– Я просто спросила. Вы так смотрите, что я подумала про коньяк… вы ей тоже его предлагали?
– Это, ни в какие рамки не лезет. С ней мы пили чай… с лимоном. Спать будешь в детской.
Две стопки коньяка взбодрили, но третья заставила вспомнить, что после ванны девочке нужно что-то на себя накинуть. Предлагать халат жены было не с руки, могла что-то не то подумать. У Мирочки шестидесятый размер, у Алёны – максимум сорок четвёртый. Ей лучше подойдёт мужская рубашка.
Марат представил, как девушка накидывает на распаренное тело белоснежную распашонку, сквозь тончайшую ткань которой (он привёз эту модную модель из Гамбурба) просвечивает девственная грудь-яблочко нулевого или первого размера с малюсенькими восставшими вишенками.
Он любил ласкать упругую грудь Дамиры, но ностальгически вспоминал о том блаженном времени, когда её нежные перси целиком помещались в ладони.
– Алёнушка, дитятко, – приоткрыв дверь в ванную комнату, едва не утратив самообладание, произнёс хозяин квартиры, – этот наряд должен быть тебе впору. Какао закипело.
– Спасибо, дядя Марат.
Обращение дядя кольнуло. Коньяк предвещал нечто большее, чем светская беседа, хотя предпосылок к изменению статуса не было, но любой путь начинается с первого шага. Она ведь сама на что-то порочное постоянно намекает.
“А не испить ли нам коньячку, графиня? Я готов принять у вас самый важный экзамен. Назовите хотя бы одну причину не хотеть вас. Интересно, что дама на это ответит? Я бы наверно не смог отказать… если бы был женщиной… девушкой”
Алёна вышла к столу распаренная, девственно сдобная, полыхая призывно губами и щеками. Четвёртая рюмка коньяка оказала поистине магическое действие, но…

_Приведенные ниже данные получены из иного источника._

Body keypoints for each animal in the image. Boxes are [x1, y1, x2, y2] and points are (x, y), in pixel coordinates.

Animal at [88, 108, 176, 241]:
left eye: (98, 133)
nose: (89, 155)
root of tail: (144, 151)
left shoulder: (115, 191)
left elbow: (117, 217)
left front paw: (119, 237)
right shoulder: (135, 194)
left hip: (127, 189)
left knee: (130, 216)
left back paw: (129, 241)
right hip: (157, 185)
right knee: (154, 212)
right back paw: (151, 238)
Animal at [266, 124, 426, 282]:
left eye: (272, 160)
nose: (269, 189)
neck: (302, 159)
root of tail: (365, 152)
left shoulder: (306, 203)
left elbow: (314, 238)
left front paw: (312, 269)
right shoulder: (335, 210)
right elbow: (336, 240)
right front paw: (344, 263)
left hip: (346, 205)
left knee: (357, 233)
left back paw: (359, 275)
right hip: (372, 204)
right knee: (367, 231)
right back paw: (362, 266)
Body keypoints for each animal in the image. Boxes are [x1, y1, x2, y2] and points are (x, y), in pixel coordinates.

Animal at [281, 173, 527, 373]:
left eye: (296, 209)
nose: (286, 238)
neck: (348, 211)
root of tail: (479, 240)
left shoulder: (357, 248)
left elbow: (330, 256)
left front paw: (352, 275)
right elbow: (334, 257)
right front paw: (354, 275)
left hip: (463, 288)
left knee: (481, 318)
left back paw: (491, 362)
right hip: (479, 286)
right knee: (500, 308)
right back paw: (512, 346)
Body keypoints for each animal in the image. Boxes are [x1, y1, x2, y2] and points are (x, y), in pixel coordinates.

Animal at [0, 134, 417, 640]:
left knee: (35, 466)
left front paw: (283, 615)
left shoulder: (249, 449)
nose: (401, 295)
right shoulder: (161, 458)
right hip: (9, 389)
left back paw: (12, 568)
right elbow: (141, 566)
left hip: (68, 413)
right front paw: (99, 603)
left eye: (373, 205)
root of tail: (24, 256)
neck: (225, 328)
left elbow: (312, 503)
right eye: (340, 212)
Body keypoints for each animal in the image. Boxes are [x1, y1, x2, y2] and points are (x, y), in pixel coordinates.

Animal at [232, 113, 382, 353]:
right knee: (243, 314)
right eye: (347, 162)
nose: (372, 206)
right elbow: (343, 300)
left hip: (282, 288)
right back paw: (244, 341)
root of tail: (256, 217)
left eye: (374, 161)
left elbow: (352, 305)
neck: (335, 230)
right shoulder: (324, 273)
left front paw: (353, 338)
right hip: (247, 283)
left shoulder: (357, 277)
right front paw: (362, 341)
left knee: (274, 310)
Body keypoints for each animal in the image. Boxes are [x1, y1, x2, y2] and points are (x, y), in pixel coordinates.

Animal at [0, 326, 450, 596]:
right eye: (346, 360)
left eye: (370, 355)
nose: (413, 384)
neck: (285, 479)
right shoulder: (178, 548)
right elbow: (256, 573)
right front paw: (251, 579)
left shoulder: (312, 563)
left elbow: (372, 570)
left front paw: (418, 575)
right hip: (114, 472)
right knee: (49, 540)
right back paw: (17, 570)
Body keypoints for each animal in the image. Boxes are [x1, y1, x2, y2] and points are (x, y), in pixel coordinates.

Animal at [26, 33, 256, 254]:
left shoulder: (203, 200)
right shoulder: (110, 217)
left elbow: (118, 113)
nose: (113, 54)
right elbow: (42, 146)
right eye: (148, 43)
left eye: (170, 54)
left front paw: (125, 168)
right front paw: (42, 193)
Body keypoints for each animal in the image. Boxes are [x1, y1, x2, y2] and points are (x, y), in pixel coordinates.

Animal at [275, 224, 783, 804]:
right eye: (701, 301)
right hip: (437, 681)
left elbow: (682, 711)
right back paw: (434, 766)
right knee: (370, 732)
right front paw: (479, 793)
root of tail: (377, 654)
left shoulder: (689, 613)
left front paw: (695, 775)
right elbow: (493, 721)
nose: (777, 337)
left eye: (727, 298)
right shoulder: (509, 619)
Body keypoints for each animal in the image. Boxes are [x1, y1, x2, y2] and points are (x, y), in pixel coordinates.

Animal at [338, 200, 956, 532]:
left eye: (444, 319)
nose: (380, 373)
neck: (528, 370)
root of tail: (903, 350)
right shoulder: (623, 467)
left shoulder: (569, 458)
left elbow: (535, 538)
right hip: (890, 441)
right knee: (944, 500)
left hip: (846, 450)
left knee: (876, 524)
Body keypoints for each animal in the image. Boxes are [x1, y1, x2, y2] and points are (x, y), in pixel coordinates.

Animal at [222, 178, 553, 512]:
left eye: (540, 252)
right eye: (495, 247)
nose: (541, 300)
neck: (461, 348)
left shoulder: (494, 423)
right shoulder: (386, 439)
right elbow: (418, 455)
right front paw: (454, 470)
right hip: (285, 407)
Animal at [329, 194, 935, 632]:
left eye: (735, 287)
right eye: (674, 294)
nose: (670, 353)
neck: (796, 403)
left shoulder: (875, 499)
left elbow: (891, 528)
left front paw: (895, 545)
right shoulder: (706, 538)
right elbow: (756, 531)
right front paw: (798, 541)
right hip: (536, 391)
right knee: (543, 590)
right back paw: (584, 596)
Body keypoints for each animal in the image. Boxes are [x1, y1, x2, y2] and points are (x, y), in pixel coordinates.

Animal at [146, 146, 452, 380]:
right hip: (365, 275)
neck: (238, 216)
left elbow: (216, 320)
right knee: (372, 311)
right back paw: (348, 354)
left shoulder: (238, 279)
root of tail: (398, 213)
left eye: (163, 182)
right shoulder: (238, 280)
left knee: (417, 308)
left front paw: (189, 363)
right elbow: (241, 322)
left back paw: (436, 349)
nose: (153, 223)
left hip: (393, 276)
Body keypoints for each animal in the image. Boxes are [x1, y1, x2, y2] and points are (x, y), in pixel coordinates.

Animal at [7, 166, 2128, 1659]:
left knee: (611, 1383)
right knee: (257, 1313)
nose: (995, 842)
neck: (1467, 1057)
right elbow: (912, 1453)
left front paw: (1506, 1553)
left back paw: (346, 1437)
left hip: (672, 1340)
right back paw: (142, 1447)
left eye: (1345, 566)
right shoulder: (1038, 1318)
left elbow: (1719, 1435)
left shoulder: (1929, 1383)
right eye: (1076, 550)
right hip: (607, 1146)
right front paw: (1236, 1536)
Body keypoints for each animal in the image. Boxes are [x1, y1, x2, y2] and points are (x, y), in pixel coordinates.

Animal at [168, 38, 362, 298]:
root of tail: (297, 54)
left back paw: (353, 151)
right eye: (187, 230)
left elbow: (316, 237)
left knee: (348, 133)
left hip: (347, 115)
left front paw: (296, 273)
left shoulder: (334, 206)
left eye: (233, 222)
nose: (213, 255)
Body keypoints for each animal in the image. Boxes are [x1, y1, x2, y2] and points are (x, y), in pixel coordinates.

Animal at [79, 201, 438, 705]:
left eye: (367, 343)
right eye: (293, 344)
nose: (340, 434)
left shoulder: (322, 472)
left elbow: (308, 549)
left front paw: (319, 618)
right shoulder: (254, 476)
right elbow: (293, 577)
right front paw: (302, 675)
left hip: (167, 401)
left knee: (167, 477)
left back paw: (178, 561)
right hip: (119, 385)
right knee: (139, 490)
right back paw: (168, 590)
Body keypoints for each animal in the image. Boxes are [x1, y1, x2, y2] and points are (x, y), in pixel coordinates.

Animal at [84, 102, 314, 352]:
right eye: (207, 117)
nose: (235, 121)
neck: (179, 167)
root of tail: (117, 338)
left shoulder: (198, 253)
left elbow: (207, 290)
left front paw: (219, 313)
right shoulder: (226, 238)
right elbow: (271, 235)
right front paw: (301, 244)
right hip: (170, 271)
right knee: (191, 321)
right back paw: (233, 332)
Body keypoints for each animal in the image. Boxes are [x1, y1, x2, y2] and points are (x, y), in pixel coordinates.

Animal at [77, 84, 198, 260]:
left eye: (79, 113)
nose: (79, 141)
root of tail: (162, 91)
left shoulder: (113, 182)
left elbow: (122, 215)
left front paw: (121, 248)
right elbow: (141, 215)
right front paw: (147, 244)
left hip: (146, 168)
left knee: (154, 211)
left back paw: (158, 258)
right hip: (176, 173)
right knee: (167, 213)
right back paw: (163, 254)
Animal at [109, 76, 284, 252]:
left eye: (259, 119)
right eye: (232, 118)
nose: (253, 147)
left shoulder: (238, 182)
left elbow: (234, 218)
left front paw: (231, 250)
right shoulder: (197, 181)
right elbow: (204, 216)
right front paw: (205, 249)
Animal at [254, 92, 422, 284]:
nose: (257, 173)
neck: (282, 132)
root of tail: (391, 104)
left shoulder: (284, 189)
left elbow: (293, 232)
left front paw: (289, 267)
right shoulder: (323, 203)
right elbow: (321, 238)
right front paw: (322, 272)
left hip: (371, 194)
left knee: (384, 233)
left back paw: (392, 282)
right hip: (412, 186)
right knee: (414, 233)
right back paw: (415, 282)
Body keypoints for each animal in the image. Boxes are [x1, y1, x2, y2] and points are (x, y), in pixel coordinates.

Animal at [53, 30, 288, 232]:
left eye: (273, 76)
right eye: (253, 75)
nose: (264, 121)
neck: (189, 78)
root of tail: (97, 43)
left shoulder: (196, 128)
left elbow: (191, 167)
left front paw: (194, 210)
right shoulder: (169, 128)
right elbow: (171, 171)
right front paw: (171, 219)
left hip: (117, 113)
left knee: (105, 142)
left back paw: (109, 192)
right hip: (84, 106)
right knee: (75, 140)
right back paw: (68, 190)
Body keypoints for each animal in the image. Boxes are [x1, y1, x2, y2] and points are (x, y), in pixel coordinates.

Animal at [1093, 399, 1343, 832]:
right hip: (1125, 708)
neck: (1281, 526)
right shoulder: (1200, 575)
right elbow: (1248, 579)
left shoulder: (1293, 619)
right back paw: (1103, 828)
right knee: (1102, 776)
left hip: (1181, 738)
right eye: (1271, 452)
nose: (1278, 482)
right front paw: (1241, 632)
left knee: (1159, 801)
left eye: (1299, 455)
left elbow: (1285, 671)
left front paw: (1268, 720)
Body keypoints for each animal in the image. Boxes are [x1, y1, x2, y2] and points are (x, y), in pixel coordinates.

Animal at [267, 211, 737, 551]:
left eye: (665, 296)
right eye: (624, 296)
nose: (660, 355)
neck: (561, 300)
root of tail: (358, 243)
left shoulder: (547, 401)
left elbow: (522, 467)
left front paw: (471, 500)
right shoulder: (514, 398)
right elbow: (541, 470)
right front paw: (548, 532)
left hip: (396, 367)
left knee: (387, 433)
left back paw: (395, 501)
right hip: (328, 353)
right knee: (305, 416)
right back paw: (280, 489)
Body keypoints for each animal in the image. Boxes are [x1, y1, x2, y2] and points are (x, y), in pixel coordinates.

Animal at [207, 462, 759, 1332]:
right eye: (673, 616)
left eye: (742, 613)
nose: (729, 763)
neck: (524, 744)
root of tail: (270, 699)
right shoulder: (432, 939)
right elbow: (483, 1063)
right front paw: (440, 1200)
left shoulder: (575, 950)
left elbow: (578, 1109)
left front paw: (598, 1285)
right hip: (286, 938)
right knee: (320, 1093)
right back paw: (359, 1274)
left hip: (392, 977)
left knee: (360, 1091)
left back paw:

Девочка зевнула, аппетитно потянулась, нескромно обнажив аппетитный зад: самую малость, краешек. У Марата перехватило дух: мечта сбывается.
Это ли не призыв, это ли не демонстрация беспредельного доверия?
– Я спать. Утром поем. Можно?
Марата словно ледяным душем окатили: бежал навстречу мечте с распростёртыми объятиями, практически слился, а она… неблагодарная!
– Да-да, Алёнушка, конечно спать, как же иначе!
“Не насиловать же её! Столько всего наобещала, а сама, – сокрушался Марат, – теперь не усну”
Ночь полосовала стены танцующими бликами. Мерцающие тени резвились, словно в театре теней, где опытные актёры могли изобразить любое действие.
Марат вживую видел Алёну, себя, то ли над ней, то ли под ней. Её летящие руки давали волю неуёмной фантазии, манили, позволяли игривые эксперименты: плавно расправлялись и опадали узкие плечи, ритмично вздымался над неподвижным телом девственный торс с рельефными колокольчиками, вверх-вниз и в стороны разлетались пряди волос.
– Марат, – позвала Алёна, – мне страшно. Давайте поговорим.
– Конечно, дитя. О чём?
Кровь его бурлила, требовала решительности, настойчивой предприимчивости, безрассудства.